▶ **Worum es geht**
Gib bitte den Text über die Deflation bei den Erzeugerpreisen vollständig und wortgetreu wieder.

Deflation bei den Erzeugerpreisen: Minus 25 Prozent Jahresrate im Oktober und November

Im Oktober und November sind in Deutschland die Preise auf der Erzeugerstufe massiv gefallen! Im Oktober waren es gegenüber dem Vormonat September 4,2 Prozent und im gerade veröffentlichten November 3,9 Prozent gegenüber Oktober. Errechnet man, wie das im angelsächsischen Sprachraum üblich ist, daraus eine Jahresrate, rechnet also den Verlauf dieser beiden Monate auf das ganze Jahr hoch, kommt man auf eine Größenordnung von weit über 20 Prozent Rückgang. Platt gerechnet sind es vier Prozent (Durchschnitt der beiden Monate) mal 6, also 24. Richtig gerechnet ist es ein wenig komplizierter, aber das Ergebnis ist nicht weit entfernt, nämlich 26,4.

▶ **Datensatzeinträge**
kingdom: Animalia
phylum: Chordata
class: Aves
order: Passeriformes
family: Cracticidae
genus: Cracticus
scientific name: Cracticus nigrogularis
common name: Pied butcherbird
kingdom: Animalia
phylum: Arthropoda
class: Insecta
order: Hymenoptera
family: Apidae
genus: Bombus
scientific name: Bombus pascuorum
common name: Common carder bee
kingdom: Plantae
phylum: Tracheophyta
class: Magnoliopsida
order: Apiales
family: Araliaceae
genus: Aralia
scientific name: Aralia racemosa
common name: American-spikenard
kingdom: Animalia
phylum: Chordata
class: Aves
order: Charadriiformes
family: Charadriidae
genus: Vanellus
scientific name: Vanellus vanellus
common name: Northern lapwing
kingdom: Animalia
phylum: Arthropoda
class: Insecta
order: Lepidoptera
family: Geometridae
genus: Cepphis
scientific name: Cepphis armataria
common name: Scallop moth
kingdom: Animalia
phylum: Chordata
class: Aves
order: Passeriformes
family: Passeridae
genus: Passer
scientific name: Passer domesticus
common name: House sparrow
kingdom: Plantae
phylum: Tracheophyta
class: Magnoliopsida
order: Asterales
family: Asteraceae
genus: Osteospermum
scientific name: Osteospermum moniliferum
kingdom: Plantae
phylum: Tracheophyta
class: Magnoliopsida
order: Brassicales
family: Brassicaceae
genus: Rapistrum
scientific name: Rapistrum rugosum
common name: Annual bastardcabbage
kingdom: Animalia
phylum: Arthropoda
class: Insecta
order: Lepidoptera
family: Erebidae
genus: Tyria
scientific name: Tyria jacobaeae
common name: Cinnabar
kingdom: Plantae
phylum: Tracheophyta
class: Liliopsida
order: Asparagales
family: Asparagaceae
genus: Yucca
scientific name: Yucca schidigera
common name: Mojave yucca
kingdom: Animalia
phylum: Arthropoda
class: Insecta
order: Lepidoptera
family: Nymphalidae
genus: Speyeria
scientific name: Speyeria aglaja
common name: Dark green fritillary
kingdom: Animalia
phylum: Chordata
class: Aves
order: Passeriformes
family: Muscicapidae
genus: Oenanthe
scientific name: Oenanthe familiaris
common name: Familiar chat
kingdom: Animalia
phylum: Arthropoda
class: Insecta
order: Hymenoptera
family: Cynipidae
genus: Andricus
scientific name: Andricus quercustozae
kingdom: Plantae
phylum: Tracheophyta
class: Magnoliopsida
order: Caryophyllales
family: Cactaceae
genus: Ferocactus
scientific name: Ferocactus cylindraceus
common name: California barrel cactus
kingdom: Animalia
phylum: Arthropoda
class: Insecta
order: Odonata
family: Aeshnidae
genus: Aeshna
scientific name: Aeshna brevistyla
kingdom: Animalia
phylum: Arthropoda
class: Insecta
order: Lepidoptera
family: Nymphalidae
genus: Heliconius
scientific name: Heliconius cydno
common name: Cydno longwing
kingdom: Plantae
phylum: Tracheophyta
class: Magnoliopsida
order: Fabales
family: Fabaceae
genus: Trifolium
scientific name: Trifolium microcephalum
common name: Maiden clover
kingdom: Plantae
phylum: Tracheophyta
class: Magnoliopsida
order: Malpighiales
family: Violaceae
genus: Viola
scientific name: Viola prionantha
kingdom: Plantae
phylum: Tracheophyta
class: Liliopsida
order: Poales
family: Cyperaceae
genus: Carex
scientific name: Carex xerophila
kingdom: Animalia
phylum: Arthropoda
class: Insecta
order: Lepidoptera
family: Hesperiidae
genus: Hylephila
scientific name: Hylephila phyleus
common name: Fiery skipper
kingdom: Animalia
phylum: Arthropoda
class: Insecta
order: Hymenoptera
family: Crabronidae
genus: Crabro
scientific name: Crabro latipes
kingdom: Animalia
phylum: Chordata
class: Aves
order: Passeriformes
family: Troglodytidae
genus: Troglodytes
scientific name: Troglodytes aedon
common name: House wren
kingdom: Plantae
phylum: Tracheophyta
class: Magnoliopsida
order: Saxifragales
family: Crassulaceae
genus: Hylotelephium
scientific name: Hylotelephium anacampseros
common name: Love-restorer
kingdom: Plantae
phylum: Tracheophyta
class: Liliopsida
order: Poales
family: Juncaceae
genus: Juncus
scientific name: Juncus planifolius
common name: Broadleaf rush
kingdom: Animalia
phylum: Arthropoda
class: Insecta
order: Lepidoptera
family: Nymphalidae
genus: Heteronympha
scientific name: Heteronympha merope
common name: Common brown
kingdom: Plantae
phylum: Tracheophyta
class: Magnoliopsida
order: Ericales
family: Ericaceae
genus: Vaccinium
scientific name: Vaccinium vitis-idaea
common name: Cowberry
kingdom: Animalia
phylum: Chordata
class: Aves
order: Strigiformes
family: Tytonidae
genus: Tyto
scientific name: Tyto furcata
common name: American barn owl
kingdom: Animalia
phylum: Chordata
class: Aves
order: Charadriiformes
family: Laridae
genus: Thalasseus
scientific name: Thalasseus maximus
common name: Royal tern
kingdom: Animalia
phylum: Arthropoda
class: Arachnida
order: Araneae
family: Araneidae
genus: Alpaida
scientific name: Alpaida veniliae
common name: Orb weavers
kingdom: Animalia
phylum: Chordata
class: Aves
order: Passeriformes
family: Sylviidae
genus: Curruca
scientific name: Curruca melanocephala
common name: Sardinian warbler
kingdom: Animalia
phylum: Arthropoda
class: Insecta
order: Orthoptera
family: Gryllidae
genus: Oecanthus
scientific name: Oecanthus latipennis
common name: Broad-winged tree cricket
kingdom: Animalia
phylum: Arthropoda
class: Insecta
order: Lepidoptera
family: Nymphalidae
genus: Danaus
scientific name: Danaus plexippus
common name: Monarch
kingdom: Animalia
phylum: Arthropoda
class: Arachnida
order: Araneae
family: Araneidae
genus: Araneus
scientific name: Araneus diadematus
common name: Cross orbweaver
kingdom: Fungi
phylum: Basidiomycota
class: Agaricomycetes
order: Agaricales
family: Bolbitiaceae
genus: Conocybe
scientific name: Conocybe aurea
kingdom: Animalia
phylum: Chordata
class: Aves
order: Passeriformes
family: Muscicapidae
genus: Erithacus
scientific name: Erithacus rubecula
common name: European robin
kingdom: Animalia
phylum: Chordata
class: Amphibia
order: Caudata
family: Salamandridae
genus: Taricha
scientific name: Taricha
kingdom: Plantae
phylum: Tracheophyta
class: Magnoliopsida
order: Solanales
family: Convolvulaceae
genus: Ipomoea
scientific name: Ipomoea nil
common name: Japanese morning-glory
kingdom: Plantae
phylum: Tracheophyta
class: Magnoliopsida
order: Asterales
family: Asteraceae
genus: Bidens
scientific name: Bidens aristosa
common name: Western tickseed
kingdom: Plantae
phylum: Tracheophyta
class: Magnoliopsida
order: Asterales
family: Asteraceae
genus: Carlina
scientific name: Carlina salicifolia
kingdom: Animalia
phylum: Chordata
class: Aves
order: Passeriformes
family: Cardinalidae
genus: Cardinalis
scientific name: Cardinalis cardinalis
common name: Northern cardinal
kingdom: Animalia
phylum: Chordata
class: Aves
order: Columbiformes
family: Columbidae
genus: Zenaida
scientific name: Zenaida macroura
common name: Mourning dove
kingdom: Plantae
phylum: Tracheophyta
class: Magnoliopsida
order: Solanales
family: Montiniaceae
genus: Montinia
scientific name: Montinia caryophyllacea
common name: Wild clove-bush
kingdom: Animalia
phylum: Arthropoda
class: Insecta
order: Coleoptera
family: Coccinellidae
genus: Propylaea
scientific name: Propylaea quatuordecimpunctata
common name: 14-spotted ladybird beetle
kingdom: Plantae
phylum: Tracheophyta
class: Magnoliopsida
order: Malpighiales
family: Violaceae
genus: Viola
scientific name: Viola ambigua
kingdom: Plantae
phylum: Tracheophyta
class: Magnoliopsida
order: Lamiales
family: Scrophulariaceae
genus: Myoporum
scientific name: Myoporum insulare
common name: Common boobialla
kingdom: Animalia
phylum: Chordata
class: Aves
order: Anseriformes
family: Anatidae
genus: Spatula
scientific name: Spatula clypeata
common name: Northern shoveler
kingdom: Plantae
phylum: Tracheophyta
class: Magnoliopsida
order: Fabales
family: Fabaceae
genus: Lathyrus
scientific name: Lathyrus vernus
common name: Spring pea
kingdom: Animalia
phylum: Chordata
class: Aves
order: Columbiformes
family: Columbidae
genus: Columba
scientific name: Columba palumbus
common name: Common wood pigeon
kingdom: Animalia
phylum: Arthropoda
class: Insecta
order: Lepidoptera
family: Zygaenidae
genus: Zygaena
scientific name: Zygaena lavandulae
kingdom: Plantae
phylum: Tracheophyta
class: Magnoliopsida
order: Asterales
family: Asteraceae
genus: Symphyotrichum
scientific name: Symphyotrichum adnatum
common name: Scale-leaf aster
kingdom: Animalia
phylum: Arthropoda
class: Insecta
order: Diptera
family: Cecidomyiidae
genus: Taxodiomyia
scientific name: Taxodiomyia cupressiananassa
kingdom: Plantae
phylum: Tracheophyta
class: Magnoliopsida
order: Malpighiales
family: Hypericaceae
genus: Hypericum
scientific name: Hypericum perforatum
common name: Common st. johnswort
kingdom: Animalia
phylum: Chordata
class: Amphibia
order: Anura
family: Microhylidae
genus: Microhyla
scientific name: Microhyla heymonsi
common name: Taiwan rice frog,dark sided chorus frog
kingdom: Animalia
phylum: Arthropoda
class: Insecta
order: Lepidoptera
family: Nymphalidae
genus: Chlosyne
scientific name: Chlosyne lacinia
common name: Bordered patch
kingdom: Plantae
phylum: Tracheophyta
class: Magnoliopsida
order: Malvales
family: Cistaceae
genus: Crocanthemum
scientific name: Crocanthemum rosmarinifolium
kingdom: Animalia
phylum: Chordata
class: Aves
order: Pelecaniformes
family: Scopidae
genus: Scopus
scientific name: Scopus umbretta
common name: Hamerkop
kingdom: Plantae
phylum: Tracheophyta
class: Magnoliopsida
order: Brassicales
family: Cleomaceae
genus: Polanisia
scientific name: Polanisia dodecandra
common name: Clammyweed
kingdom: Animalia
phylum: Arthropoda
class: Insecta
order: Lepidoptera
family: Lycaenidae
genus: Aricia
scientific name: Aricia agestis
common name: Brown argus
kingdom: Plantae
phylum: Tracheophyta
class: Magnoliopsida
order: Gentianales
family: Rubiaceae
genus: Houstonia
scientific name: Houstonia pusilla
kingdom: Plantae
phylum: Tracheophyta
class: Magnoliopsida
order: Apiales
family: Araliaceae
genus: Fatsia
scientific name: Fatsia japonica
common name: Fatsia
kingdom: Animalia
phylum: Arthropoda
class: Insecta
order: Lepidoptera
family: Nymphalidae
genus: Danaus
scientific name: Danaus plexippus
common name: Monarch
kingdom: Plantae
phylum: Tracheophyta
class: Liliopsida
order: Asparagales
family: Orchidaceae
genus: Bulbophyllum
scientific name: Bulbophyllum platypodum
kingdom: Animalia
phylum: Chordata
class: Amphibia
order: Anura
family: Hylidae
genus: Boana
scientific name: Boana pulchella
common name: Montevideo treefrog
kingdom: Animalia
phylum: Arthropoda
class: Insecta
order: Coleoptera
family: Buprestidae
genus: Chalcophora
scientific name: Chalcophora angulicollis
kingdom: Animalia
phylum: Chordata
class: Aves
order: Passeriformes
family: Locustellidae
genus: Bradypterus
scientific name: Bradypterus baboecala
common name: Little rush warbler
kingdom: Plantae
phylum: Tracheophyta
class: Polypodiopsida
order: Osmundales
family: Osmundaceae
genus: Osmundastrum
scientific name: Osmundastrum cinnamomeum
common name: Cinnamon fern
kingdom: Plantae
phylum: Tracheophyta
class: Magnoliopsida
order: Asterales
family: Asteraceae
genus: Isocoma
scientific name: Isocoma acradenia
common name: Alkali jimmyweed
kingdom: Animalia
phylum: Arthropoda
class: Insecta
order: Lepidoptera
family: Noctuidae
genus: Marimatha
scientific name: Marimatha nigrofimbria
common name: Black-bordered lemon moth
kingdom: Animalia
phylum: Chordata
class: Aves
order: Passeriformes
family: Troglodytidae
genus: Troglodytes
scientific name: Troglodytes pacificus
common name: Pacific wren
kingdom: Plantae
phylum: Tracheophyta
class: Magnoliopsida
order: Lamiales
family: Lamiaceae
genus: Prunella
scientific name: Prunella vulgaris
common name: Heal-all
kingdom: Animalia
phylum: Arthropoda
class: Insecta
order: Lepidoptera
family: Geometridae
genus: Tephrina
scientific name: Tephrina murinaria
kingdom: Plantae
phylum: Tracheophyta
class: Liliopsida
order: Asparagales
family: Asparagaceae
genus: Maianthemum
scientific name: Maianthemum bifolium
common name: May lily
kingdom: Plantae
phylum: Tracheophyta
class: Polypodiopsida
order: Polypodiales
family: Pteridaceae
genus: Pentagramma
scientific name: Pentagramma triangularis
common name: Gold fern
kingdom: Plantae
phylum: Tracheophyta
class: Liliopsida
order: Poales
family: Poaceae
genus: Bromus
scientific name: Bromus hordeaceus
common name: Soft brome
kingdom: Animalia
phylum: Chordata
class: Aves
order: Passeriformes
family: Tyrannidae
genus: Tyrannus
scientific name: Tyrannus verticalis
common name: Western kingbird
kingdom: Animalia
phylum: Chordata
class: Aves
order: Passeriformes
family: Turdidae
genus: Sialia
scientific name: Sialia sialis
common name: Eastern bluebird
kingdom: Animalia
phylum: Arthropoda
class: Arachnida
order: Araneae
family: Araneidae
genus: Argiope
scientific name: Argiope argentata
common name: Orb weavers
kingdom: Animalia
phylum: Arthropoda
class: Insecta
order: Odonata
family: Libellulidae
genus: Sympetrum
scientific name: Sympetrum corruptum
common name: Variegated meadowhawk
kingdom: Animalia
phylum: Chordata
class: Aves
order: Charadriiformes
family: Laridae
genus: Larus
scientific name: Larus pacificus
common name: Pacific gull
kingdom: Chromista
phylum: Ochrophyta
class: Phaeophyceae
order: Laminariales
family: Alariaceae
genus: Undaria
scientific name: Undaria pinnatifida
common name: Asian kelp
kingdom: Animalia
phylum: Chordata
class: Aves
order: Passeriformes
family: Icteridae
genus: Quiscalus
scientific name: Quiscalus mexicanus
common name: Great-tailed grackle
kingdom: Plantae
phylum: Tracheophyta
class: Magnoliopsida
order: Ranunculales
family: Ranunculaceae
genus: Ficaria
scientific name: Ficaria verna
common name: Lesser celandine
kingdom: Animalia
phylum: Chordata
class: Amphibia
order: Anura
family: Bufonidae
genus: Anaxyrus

▶ **Antwort siehe unten**
Deflation bei den Erzeugerpreisen: Minus 25 Prozent Jahresrate im Oktober und November

Im Oktober und November sind in Deutschland die Preise auf der Erzeugerstufe massiv gefallen! Im Oktober waren es gegenüber dem Vormonat September 4,2 Prozent und im gerade veröffentlichten November 3,9 Prozent gegenüber Oktober. Errechnet man, wie das im angelsächsischen Sprachraum üblich ist, daraus eine Jahresrate, rechnet also den Verlauf dieser beiden Monate auf das ganze Jahr hoch, kommt man auf eine Größenordnung von weit über 20 Prozent Rückgang. Platt gerechnet sind es vier Prozent (Durchschnitt der beiden Monate) mal 6, also 24. Richtig gerechnet ist es ein wenig komplizierter, aber das Ergebnis ist nicht weit entfernt, nämlich 26,4.